Find and return every line of the data that contains the word "linejoin".

Stored items:
________________________

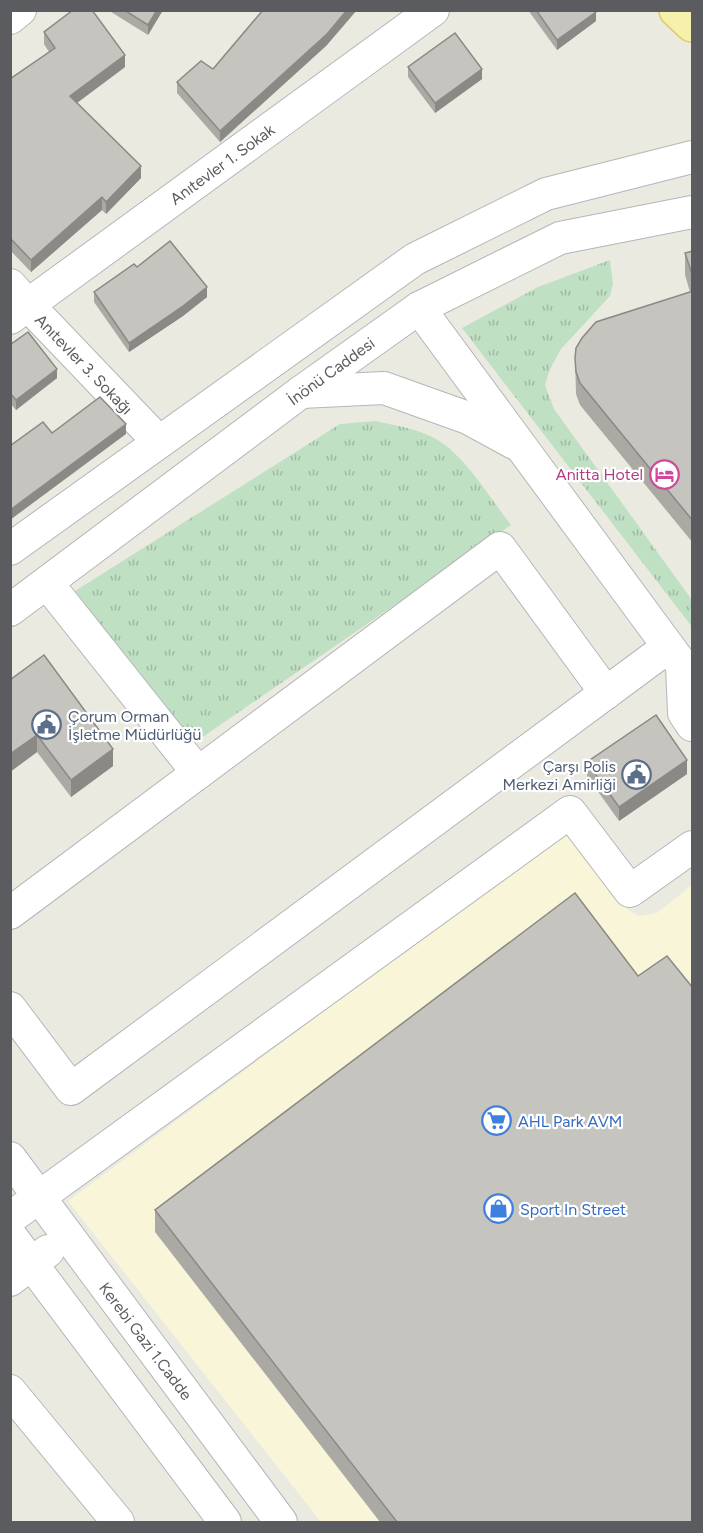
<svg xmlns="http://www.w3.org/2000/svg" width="703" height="1533" font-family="Figtree,sans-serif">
<defs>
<pattern id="grass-tufts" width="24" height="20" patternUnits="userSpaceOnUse" patternTransform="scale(1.5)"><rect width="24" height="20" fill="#c0e0c4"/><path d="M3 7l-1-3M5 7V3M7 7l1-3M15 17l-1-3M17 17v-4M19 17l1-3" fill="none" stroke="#9fb9a3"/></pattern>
</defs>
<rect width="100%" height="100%" fill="#ebeae1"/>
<!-- commercial -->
<path fill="#f9f5d8" d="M 568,831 L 627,909 L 638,916 L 657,913 L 692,885 L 692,1522 L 321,1522 L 68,1201 Z"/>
<!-- grass -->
<g fill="url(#grass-tufts)">
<path d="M 610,260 L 613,284 L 610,296 L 561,349 L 550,369 L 545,385 L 554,409 L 692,600 L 692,627 L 462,328 L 538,287 Z"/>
<path d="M 375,421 C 394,425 413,428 430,436 C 461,449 490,498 511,525 L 191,745 L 75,591 L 340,424 Z"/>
</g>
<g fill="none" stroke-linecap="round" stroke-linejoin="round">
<defs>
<g id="minor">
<path d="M 10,18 L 20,10"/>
<path d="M 10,285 L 28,305 L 159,442"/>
<path d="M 419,308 L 682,665 L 692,672"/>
<path d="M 10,318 L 433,10"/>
<path d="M 301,392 L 384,388 L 468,418 L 514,443"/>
<path d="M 10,549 L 415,259 L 546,194 L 692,157"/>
<path d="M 47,583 L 198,773"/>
<path d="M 10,610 L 301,392 L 419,308 L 560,238 L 692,212"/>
<path d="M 682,665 L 684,713 L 692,725"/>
<path d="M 10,913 L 500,548 L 606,693"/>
<path d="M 10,1008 L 71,1089 L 668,647"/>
<path d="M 10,1158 L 281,1522"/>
<path d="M 10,1218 L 570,812 L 630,891 L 692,847"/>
<path d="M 10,1235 L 225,1522"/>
<path d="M 10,1280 L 48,1251"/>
<path d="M 10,1391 L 118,1522"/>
</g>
<path id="major" d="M 676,10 L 692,25"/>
</defs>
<!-- minor casing -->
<use href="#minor" stroke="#b4b6ba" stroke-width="34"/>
<!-- major casing -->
<use href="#major" stroke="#dfcb66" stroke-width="36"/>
<!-- minor -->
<use href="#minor" stroke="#fff" stroke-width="32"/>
<!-- major -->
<use href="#major" stroke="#f5f1ad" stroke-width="33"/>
</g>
<!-- wall -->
<g fill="#aaa9a3">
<path d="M 108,10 L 163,10 L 148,35 Z"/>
<path d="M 528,10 L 595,10 L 596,21 L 557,50 Z"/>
<path d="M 44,32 L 125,67 L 77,103 L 141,178 L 106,214 L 102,210 L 31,272 L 10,250 L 10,79 L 49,52 L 44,44 Z"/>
<path d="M 327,45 L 220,142 L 177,93 L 177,82 L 213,69 Z"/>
<path d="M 408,67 L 482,79 L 435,113 L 408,77 Z"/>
<path d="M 693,251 L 693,543 L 580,405 L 576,394 L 575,358 L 690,292 L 685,275 L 685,253 Z"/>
<path d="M 137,267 L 207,297 L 183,316 L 129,352 L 94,302 L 94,292 Z"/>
<path d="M 10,345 L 57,378 L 16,410 L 10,403 Z"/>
<path d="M 10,680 L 113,766 L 71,797 L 37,752 L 10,772 Z"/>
<path d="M 587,762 L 687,774 L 619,821 L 587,776 Z"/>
<path d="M 638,976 L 693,1522 L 380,1522 L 155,1232 L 155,1210 Z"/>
</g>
<!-- shaded-wall -->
<g fill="#8b8985">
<path d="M 157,10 L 163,10 L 148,35 L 148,25 Z"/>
<path d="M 347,10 L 357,10 L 327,45 L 220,142 L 220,131 Z"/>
<path d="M 596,12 L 596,21 L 557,50 L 557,40 Z"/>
<path d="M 125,55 L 125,67 L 70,108 L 70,96 Z"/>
<path d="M 482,69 L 482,79 L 435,113 L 435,103 Z"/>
<path d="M 141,166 L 141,178 L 106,214 L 106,202 Z"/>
<path d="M 102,197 L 102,210 L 31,272 L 31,260 Z"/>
<path d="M 207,287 L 207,297 L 183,316 L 129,352 L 129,343 Z"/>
<path d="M 57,369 L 57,378 L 16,410 L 16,400 Z"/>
<path d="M 126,424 L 126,434 L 10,520 L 10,510 Z"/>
<path d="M 37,735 L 37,752 L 10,772 L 10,754 Z"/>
<path d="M 113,749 L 113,766 L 71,797 L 71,780 Z"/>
<path d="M 687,760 L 687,774 L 619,821 L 619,807 Z"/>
</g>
<!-- building -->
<g fill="#c6c4be" stroke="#8b8985" stroke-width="1.5">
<path d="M 73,10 L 92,10 L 125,55 L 70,96 L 141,166 L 106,202 L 102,197 L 31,260 L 10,238 L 10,79 L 55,48 L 44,32 Z"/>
<path d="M 124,10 L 157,10 L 148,25 Z"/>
<path d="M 263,10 L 347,10 L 327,34 L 220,131 L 177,82 L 201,61 L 213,69 Z"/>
<path d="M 536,10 L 595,10 L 596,12 L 557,40 Z"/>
<path d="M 455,33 L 482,69 L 435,103 L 408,67 Z"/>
<path d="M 170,241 L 207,287 L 183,306 L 129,343 L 94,292 L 134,264 L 137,267 Z"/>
<path d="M 693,251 L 693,277 L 685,253 Z"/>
<path d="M 693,291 L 693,521 L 580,383 L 576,372 L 575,358 L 576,348 L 582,338 L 596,322 Z"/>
<path d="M 28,332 L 57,369 L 16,400 L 10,393 L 10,345 Z"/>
<path d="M 100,397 L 126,424 L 10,510 L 10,446 L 43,422 L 52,433 Z"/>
<path d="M 44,655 L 113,749 L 71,780 L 37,735 L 10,754 L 10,680 Z"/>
<path d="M 656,715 L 687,760 L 619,807 L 587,762 Z"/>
<path d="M 575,893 L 638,976 L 667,956 L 693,988 L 693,1522 L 397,1522 L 155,1210 Z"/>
</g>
<!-- icons -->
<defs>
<symbol id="hotel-ring" viewBox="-11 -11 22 22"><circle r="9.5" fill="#fff" stroke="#d1479c" stroke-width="1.5"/><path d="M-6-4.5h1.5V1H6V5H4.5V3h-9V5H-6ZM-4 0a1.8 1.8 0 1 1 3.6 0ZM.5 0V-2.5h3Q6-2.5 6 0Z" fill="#d1479c"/></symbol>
<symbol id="civic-ring" viewBox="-11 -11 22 22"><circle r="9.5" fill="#fff" stroke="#5c6f8a" stroke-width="1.5"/><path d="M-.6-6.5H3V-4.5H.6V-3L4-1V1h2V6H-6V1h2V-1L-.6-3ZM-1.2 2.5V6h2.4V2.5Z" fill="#5c6f8a"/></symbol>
<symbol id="supermarket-ring" viewBox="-11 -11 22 22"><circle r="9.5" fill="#fff" stroke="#3f7fe0" stroke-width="1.5"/><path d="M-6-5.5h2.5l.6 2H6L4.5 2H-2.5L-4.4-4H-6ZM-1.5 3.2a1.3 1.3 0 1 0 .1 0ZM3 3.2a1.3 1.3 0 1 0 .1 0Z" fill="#3f7fe0"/></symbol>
<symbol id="shop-ring" viewBox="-11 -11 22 22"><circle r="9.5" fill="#fff" stroke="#3f7fe0" stroke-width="1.5"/><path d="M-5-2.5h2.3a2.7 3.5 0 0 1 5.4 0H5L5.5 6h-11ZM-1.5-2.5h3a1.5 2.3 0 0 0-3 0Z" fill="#3f7fe0"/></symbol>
</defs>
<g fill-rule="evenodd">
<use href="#hotel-ring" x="648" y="458" width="33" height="33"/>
<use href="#civic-ring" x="30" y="708" width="33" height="33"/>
<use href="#civic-ring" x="620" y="758" width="33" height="33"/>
<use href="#supermarket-ring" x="480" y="1104" width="33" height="33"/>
<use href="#shop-ring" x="482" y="1192" width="33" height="33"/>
</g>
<g text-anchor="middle" stroke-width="4.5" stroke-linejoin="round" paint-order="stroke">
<!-- street labels -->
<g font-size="16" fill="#5a5c60" stroke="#fff">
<text transform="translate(222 164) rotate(-36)" y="6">Anıtevler 1. Sokak</text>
<text transform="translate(84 364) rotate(46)" y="6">Anıtevler 3. Sokağı</text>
<text transform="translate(331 371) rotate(-36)" y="6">İnönü Caddesi</text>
<text transform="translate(146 1341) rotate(53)" y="6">Kerebi Gazi 1.Cadde</text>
</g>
<!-- hotel labels -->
<g font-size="16" fill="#b23c85" stroke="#fff" text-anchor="end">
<text x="643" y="480">Anitta Hotel</text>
</g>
<!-- service labels -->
<g font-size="16" fill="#4e5e75" stroke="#fff" text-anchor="start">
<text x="68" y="722">Çorum Orman<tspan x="68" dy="18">İşletme Müdürlüğü</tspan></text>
<text x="616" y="772" text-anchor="end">Çarşı Polis<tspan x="616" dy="18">Merkezi Amirliği</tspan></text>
</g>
<!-- shop labels -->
<g font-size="16" fill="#366cbe" stroke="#fff" text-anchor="start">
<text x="518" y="1127">AHL Park AVM</text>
<text x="520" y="1215">Sport In Street</text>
</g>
</g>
<!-- border -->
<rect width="703" height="1533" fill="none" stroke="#5a5c60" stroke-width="24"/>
</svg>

________________________

*Expected output*:
<g fill="none" stroke-linecap="round" stroke-linejoin="round">
<g text-anchor="middle" stroke-width="4.5" stroke-linejoin="round" paint-order="stroke">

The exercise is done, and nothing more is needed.